● TASK TO CARRY OUT:
Everything from the line with "인, 경쟁력 있는 가격 등을 바탕으로 중국, 유럽, 미국" to the final line of the records should be reproduced word for word, with both of those lines kept.

● RECORDS PROVIDED:
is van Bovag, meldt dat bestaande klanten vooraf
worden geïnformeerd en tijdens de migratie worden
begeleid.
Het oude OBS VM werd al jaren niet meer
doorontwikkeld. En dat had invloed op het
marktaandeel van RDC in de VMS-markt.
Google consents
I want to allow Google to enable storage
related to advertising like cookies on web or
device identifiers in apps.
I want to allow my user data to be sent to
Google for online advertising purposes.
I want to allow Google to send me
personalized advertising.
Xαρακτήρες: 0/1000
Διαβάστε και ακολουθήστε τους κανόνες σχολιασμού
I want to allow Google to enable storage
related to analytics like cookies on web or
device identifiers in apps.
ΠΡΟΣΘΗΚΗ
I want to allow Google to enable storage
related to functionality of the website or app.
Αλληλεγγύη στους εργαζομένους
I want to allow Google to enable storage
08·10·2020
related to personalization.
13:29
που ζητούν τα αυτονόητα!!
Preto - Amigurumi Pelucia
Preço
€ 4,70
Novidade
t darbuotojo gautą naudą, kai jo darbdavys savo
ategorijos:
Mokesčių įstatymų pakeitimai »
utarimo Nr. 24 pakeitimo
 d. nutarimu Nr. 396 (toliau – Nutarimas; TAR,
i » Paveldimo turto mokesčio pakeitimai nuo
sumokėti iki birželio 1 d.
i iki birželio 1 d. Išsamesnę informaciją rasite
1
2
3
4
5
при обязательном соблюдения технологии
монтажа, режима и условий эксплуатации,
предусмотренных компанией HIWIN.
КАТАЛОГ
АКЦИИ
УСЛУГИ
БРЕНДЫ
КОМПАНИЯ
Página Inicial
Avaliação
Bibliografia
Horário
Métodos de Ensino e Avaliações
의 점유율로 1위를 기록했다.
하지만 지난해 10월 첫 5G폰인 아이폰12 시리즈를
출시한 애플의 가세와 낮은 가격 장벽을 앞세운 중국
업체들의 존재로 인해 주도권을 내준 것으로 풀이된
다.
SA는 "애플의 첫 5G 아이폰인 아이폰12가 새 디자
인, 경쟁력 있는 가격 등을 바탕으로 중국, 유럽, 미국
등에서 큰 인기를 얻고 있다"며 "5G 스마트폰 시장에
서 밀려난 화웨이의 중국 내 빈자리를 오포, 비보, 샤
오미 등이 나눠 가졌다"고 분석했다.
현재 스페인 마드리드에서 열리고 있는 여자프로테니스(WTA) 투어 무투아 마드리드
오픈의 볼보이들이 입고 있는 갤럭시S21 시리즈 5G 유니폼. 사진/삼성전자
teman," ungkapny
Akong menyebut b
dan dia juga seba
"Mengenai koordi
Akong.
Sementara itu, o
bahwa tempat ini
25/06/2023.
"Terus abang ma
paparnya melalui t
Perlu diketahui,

● FINISHED EXERCISE:
인, 경쟁력 있는 가격 등을 바탕으로 중국, 유럽, 미국
등에서 큰 인기를 얻고 있다"며 "5G 스마트폰 시장에
서 밀려난 화웨이의 중국 내 빈자리를 오포, 비보, 샤
오미 등이 나눠 가졌다"고 분석했다.
현재 스페인 마드리드에서 열리고 있는 여자프로테니스(WTA) 투어 무투아 마드리드
오픈의 볼보이들이 입고 있는 갤럭시S21 시리즈 5G 유니폼. 사진/삼성전자
teman," ungkapny
Akong menyebut b
dan dia juga seba
"Mengenai koordi
Akong.
Sementara itu, o
bahwa tempat ini
25/06/2023.
"Terus abang ma
paparnya melalui t
Perlu diketahui,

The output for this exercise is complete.